Título: Previdência: a contrarreforma
Autor: Pacheco, Paula
Fonte: O Estado de São Paulo, 22/11/2009, Economia, p. B11
Os projetos de lei que alteram a Previdência causam ansiedade. Mas não sei se causam a ansiedade adequada nas pessoas certas. Alguns se perguntam se devem antecipar a aposentadoria. Claramente, não, pois as propostas saíram do "saco de bondades" e pretendem fazer somente o bem. Será que o fazem mesmo? De forma sustentável?
Dois projetos poderão deixar os aposentados contentes - um reposiciona seus benefícios no mesmo número de salários mínimos da data da concessão e o outro reajusta seus valores pelo índice do mínimo. A reposição dá um ganho imediato, tanto maior quanto mais antiga a data da concessão (o salário mínimo dobrou desde 1995). Fácil entender que aumentará muito a despesa e deveria preocupar os responsáveis por seu financiamento.
O terceiro, aprovado pela CCJ da Câmara dos Deputados, extingue o fator previdenciário. Esse não afeta os aposentados, apenas aqueles ainda por se aposentar. Pela regra atual, o direito se completa aos 30/35 (mulher/homem) anos de contribuição e o valor é a média dos 80% maiores salários desde o Plano Real, multiplicada pelo fator.
A extinção do fator resulta em aposentadorias mais altas, com exceção dos que se aposentam idosos ou com longo tempo de contribuição. Por isso, convida as pessoas a se aposentarem mais cedo. Antonio, Pedro e João são exemplos do cotidiano. Todos contribuíram por 35 anos sobre salário real inicial de R$ 800 e final de R$ 1.600. A média dos 80% mais altos é R$ 1.216. Pelo fator, a aposentadoria de Antonio, que tem 70 anos, é de R$ 1.657 - maior do que seu salário final; a de Pedro, que tem 65 anos, R$ 1.313; e a de João, que tem 53 anos, R$ 822. Antonio e Pedro, que são idosos, têm um valor maior que a média. Na nova regra (sem fator e média de 36 salários), o valor para todos será de R$ 1.537. Antonio perde; Pedro ganha 17% e João ganha 87%.

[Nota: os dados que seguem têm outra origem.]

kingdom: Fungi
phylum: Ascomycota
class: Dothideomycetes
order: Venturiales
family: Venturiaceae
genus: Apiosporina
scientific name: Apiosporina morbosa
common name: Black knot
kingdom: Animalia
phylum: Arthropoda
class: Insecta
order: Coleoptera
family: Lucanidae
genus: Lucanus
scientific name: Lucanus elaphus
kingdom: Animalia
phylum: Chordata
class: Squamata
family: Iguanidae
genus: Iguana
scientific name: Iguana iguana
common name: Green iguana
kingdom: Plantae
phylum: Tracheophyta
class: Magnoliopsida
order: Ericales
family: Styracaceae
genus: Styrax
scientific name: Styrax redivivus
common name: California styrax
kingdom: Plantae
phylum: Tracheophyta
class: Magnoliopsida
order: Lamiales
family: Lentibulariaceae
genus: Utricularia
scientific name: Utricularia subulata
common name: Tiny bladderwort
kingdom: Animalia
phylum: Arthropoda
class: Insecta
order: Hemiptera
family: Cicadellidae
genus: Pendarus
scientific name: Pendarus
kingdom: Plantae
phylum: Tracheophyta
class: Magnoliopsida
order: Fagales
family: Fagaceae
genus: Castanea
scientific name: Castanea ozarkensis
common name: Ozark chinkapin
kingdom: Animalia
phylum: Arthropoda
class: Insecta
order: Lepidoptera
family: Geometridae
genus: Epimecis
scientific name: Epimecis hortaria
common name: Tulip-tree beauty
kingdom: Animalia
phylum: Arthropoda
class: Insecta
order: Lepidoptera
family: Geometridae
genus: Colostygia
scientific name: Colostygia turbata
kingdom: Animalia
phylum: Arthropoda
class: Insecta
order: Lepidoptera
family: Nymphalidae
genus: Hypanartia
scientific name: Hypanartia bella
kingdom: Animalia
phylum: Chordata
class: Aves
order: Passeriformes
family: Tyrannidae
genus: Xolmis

O fim do fator promete dias melhores para quem completar 30/35 anos de contribuição em baixas idades (a partir dos 46/51, mulher/homem), geralmente pessoas de salários altos, com maior grau de instrução e empregabilidade e que permanecem no emprego após a aposentadoria.
Aposentar-se jovem com alto valor é uma aspiração compreensível. O fator reconhece e respeita a liberdade de escolha. Mas há enorme diferença entre se aposentar aos 53 anos (João) ou aos 65 (Pedro) ou aos 70 (Antonio). João espera usufruir o benefício durante 26,3 anos; Pedro, 17,6; Antonio, 14,4. Todos contribuíram com o mesmo montante, mas João recebe o benefício durante um tempo 50% maior do que Pedro e 100% maior do que Antonio. Se o valor mensal for igual, João receberá durante a aposentadoria muito mais do que os outros. Receberá valores para os quais não contribuiu.
O fator ajusta os valores mensais para que todos recebam durante os diferentes tempos de usufruto o montante contribuído. A referência é o total aportado e não o último salário, nem sua média. Extinguir o fator causa injustiça para pessoas como Antonio que receberão menos do que suas contribuições. Causa injustiça, em sentido inverso, aos que se parecem com João, pois receberão valores maiores do que suas contribuições. O problema é que todos querem se parecer com João. Mas quem pagará a conta?
O fim do fator aumentará as concessões, diminuirá as idades e aumentará valores. Retorna-se à situação anterior a 1998.
A extinção do fator, além de injusta, será catastrófica para as contas públicas. Fará do Brasil o recordista mundial de gastos com Previdência. Eliminará as chances de redução dos encargos de folha. Impossibilitará aumentos do mínimo e das aposentadorias. Criará dificuldades para o governo financiar a saúde, já em situação crítica. Haverá propostas de aumentos de impostos. Abalará a credibilidade externa do País. Reduzirá os recursos para investimentos. Diminuirá a possibilidade de crescimento sustentado. Um cenário pior para todos.
Temo que a felicidade imediata e aparente que os projetos prometem seja muito fugaz e nos apresente uma perspectiva sombria.